The JOBS Act makes two significant changes for hedge funds operating under 3(c)(7), and these are the following:
1. The Jobs Act increases the Exchange Act’s threshold for registering as a public company from 500 to 2,000 shareholders. The Exchange Act of 1934 requires companies with 500 or more shareholders to register and publish quarterly reports. Historically, hedge funds have not been required to publish such reports.
2. The Jobs Act removes the Exchange Act’s ban on “general advertising” for the securities of most private offerings, including hedge funds. Simply put, a 3(c)(7) hedge fund may now aim for investors from the general public through traditional media like newspaper advertising, TV, or the internet.

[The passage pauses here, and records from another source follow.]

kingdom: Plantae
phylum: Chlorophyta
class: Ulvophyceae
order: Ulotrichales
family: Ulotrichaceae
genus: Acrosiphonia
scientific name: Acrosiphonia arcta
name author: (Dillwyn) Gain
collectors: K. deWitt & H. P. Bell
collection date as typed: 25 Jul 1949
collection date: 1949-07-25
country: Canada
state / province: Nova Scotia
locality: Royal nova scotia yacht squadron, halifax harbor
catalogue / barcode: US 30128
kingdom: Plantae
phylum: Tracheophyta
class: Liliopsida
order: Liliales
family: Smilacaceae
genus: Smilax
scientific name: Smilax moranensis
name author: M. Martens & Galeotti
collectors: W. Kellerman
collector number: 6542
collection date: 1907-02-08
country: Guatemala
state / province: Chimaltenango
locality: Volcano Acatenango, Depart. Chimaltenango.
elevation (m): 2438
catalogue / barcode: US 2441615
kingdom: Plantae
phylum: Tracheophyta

Potential Dangers to Unwary Investors
The JOBS Act has made the hedge fund industry very happy. The Act basically “opened up” their business for more customers, and more customers mean more money to be made. In the hedge fund business, more money with less restrictions can only lead to either fun or disaster. The real danger now lies in hedge funds that take advantage of another exemption from the 1940 Act, which is known as the 3(c)(1) exemption. This exemption allows hedge funds to accept up to 100 “accredited investors”. According to the 3(c)(1), these are individuals with incomes of $200,000 annually ($300,000 for married couples), or a net worth of at least $1m excluding their home. Take note that “accredited investors” are very different form “qualified purchasers”. By definition under the 1940 Act, “qualified purchasers” have at least $5M to invest while “accredited investors” only have to have a net worth of $1M. That may mean a lot of difference in terms of financial sophistication. “Qualified purchasers” will probably be less likely to be convinced by an advertisement, while “accredited investors” may be easily swayed by a really good ad. The danger for these “accredited investors” then comes when bad hedge funds come up with really good ads. This is because there’s no law to stop them from publishing inaccurate performance results.
Congress and the SEC’s Role
Since the SEC’s main role is to protect investors, it is now up to them (along with the blessing of Congress) to come up with solutions to the potential problems caused by the JOBS Act. A recent Financial Times article suggested updating the definition of the term “accredited investor” and establishing uniform standards for reporting performance by hedge funds. I agree that these steps can greatly improve the safety of investors with regards to the dangers resulting from the JOBS Act. But in the end, it is still up to the individual investor to protect himself. He can do that by educating himself and doing extensive research on specific investments or funds. Like Warren Buffett said, “risk comes from not knowing what you’re doing”.